Eight drug-trafficking convicts from several countries were executed by an Indonesian firing squad shortly after midnight this morning, according to reports, but a Filipino who was on death row with them was unexpectedly spared at the last minute.
There was no immediate official confirmation that the eight men had been executed.
Earlier, Jakarta rejected last-ditch pleas from around the world for clemency to be granted to the drug traffickers from Nigeria, Australia, Brazil and Indonesia, ordering their mass execution to proceed within hours.
A spokesman for the Attorney General’s office said the execution of Mary Jane Veloso, a mother-of-two who was arrested in 2010 after she arrived in Indonesia with 2.6kg of heroin hidden in her suitcase, had been delayed.
He said the delay came in response to a request from Manila after a drug courier gave herself up to police in the Philippines yesterday. People holding a vigil outside the Indonesian embassy in Manila cheered and clapped on hearing the news.

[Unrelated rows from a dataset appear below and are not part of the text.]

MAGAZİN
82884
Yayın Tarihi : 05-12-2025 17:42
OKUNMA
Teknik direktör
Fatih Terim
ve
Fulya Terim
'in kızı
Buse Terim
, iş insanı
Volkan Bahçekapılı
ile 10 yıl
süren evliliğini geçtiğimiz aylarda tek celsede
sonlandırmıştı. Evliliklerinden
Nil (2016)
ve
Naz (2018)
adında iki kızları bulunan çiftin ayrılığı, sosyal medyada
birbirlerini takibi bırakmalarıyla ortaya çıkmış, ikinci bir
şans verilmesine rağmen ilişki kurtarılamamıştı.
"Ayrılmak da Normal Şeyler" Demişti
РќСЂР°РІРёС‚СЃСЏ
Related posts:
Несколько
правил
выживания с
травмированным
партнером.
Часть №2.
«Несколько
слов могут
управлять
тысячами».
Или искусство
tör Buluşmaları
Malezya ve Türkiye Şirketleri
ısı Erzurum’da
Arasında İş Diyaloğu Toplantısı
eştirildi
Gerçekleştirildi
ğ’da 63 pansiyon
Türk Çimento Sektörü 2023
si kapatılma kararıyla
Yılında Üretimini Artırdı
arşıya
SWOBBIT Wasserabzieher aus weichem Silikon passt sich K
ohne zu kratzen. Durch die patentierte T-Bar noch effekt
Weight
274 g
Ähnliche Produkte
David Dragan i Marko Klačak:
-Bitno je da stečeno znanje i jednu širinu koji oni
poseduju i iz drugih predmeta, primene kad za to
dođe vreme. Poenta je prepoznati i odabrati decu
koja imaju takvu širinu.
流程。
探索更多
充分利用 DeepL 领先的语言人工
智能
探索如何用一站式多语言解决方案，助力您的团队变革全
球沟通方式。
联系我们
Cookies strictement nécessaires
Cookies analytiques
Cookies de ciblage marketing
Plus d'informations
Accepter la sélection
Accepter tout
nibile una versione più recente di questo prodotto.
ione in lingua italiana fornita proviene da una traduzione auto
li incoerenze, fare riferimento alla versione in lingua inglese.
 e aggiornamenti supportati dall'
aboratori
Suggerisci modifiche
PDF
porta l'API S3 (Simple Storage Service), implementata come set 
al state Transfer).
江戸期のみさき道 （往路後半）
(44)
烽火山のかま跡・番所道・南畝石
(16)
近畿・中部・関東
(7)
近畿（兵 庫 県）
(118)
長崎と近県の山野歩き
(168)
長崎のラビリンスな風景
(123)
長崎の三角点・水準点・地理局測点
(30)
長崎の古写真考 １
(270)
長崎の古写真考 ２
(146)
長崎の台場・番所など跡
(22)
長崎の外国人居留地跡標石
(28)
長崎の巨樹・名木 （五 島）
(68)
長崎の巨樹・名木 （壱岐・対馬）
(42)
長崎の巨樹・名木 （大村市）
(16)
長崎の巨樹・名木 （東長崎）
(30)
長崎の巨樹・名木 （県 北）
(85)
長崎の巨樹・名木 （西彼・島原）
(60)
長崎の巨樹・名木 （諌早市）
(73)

Philippine president Benigno Aquino III had appealed to President Joko Widodo to spare the life of Veloso, in a meeting on the sidelines of an annual summit of south-east Asian leaders in Malaysia.
He suggested to Mr Widodo that keeping Veloso alive would enable her to testify about those involved in the drug syndicate.

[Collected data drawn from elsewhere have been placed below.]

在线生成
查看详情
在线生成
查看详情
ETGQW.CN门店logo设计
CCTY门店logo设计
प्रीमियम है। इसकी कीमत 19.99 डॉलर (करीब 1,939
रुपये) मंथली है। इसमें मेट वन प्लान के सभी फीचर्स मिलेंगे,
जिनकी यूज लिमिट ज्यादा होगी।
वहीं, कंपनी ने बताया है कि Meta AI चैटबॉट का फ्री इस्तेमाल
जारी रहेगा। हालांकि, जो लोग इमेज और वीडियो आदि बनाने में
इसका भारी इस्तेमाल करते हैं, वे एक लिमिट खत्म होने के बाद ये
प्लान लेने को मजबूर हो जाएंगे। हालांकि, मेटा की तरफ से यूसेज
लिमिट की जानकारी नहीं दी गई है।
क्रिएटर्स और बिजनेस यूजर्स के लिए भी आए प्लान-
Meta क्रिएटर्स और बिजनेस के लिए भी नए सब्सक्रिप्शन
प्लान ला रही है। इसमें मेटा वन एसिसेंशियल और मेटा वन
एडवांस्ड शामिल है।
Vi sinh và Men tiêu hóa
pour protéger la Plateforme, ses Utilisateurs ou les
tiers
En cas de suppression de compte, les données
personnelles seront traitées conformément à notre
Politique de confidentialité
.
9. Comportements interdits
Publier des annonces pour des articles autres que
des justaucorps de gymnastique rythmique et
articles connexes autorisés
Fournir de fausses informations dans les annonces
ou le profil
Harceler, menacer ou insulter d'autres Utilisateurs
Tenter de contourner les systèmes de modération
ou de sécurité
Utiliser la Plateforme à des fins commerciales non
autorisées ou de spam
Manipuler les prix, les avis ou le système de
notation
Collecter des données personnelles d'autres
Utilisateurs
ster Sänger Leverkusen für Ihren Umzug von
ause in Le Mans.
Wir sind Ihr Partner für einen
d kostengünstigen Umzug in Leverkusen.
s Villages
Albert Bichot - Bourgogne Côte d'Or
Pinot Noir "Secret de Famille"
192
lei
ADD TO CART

Filipino boxing champion Manny Pacquiao also appealed to Mr Widodo to spare Veloso’s life.
“I am begging and knocking at your kind heart that your excellency will grant executive clemency to her by sparing her life and saving her from execution,” Pacquiao said in a live interview from Los Angeles with Philippine network GMA News.

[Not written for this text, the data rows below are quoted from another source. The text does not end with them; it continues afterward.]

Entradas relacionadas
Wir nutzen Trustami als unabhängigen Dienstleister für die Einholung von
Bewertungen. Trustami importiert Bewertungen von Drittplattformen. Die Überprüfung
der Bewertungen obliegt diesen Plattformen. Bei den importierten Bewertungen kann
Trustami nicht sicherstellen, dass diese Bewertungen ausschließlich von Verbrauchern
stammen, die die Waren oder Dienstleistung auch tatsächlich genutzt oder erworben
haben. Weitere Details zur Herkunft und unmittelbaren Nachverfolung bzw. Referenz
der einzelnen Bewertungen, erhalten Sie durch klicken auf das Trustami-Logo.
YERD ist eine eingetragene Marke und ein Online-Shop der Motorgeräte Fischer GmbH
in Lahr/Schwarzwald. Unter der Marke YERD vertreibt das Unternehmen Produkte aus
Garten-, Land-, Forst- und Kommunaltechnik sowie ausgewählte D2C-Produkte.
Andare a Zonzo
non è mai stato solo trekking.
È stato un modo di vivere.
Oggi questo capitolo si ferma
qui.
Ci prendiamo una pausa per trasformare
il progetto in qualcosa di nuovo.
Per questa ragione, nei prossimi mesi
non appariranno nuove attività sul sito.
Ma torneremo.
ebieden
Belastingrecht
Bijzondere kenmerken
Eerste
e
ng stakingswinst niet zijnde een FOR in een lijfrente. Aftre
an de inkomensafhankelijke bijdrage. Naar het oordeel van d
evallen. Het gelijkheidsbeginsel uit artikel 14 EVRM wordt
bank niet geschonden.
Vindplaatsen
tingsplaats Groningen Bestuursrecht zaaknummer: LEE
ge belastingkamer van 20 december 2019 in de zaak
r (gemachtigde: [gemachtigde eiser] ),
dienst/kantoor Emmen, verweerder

The proposed death penalties were condemned by the United Nations, and have strained ties between Australia and Indonesia in particular.
Hours before the expected executions, crowds gathered in cities across Australia to hold vigils for Myuran Sukumaran and Andrew Chan, waving placards and calling for Australia to respond strongly to its neighbour if the executions proceeded.
Security was tight at the prison on an island off the Central Java coast where the executions were to take place, and a dozen ambulances, some carrying white satin-covered coffins, were seen arriving.
Indonesian authorities had declined to specify a time for the executions, which were due to take place at a nearby clearing in a forest. But when a group of drug traffickers was executed earlier this year, the sentence was carried out at midnight.
Officials said the prisoners were to be given the choice to stand, kneel or sit before the firing squad, and to be blindfolded. Their hands and feet were to be tied.
Twelve marksmen were assigned to fire at the heart of each prisoner, but only three would have live ammunition. Authorities say this is so that the executioners remain unidentified.
Authorities on Monday granted Australian Chan’s final wish, which was to marry his Indonesian girlfriend at the prison.
But they rebuffed last-minute appeals from Australia to save the lives of Sukumaran and Chan, who were arrested in 2005 as the ringleaders of a plot to smuggle heroin out of Indonesia.
Australian Foreign Minister Julie Bishop told ABC television earlier: “Should these executions proceed in the manner that I anticipate, of course there will have to be consequences.”
Australia-Indonesia relations have been tested in recent years by disputes over people smuggling and spying. In late 2013 Indonesia recalled its envoy and froze military and intelligence cooperation over reports that Canberra had spied on top Indonesian officials, including the former president’s wife.
Indonesia has harsh punishments for drug crimes and resumed executions in 2013 after a five-year gap.
Six people have been executed so far this year. Mr Widodo’s steadfastness on the executions has strong public support at home.